By the way, the Obamas have never been to the Hoffman Estates facility.

 

Obama items to go out on loan

 

Shogan anticipates high demand from around the world for Obama artifacts to display. About 100 objects have been earmarked for loans to the museum at the Obama center. 

 

“Our archivists will know the collection better than anyone else because they will have photographed it, and they will have catalogued it and inventoried it,” Shogan said.

 

The Obama museum won’t always have first dibs on all artifacts, which are NARA property.

 

“A lot of museums across the world are going to want to have those artifacts in their exhibits, not just the Obama Presidential Center,” Shogan said. “So there will have to be, you know, a juggling of what artifact is going where and an openness and a transparency and collaboration with the Obama Foundation so that we are able to make sure they have the objects that they want for their exhibits to make that the best museum possible.”

 

Shogan said Michelle Obama dresses will be popular “and probably a lot of the dog stuff, too.”

 

Presidential libraries “are, yes, about that president, about that first family,” Shogan said. “But it’s also, in the case of Obama, eight years of our history . . . a lens into a particular moment in time of American history.”

 

Obama virtual library: obamalibrary.gov

 

The 14th NARA presidential library is up and running, with materials posted as available.
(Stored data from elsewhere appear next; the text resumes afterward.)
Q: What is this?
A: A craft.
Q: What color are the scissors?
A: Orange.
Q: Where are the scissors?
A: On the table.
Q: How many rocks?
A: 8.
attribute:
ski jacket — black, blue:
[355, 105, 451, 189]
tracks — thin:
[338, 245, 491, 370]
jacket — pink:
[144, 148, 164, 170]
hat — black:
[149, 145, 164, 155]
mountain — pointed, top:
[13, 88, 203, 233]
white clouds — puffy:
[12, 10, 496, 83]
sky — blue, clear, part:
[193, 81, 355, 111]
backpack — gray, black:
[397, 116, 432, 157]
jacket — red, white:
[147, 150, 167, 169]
Obama’s presidential records became subject to Freedom of Information Act requests on Jan. 20, 2022, and the files that have been released are online.

 

Trump virtual library: trumplibrary.gov

 

The Trump administration classified and unclassified records and artifacts are in NARA’s College Park facility. Fourteen Trump library staffers work at NARA’s 15th presidential library.

 

Obama’s ‘courtesy’ Senate records storage

 

NARA also is storing Obama’s U.S. Senate records as a “courtesy” but is not the legal owner of the documents. Shogan said she reminded the Obama foundation team in Chicago “we have them in courtesy storage … and they may want to put them someplace else.”